地面に溢れていくモンスターの間を縫って、レイカ先生がいる筈の穴へと駆け抜ける自分を思い描く。
(!!)
動かないトウタを狙って、目の前の敵が腕を振り上げた。
倍速の掛かった高速の一撃に、遅くなったトウタの防御は間に合わない。
「うぐ……!!!」
攻撃を食らう直前に、スキルを停止した。ハンマーに殴られたかの様な重い衝撃が、トウタの胸の中で暴れ回った。
しかし、それはモンスターの攻撃によるものではない。
(成功した……)
トウタは思い描いた通り、穴の近くまで移動していた。
後方を確認すると、トウタを狙った一撃は空振り、地面を抉っていた。
「トウタの兄貴すげえ!瞬間移動かよ!」
タカがはしゃいでいる。彼にはトウタの動きが、そう見えたのだろう。
しかし、何という事はない。
トウタは5秒程度スキルを発動し、発動中は元の場所に留まっていた。
そして、5秒間走り続けていたら本来到達していたであろう地点に、スキルを切った瞬間に移動しただけだ。
「使えないスキルだよね……」
ユリアのスキルであれば、このモンスター達を一掃できただろう。
ジュンのスキルでも、一撃で複数のモンスターを倒せた筈だ。
(いや……力不足を痛感している余裕はない……)
トウタは顔を上げると、地図の場所へと繋がる道へ進んだ。
「こっちに神の御使いがいる筈です……行きましょう……!」
「分かったぜ、兄貴!」
トウタの後ろを、タカがはしゃぎながらついてくる。
「頼んだぜ!後ろは、あたいに任せな!」
「俺も残ろう。

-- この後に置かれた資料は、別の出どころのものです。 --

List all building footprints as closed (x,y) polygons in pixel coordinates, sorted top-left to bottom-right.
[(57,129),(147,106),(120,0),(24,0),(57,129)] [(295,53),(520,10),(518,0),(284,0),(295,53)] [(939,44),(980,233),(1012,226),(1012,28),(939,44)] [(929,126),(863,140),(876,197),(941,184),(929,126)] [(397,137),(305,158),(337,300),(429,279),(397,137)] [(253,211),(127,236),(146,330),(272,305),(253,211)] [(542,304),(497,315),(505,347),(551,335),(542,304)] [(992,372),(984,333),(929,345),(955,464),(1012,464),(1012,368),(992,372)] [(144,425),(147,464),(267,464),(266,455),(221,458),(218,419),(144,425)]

そこが外れだった場合、追い詰められてしまうからな」
リズとワシは空間に留まり、穴を塞ぐように並び立つ。
「リズさん…!ワシさん…!」
「トウタの兄貴早く!この数だ、ワシが居ても、長くはもたねえ!」
トウタは唇を噛んで前を向き、歩を速める。
後方ではモンスターの唸り声と、肉を砕く轟音が反響していた。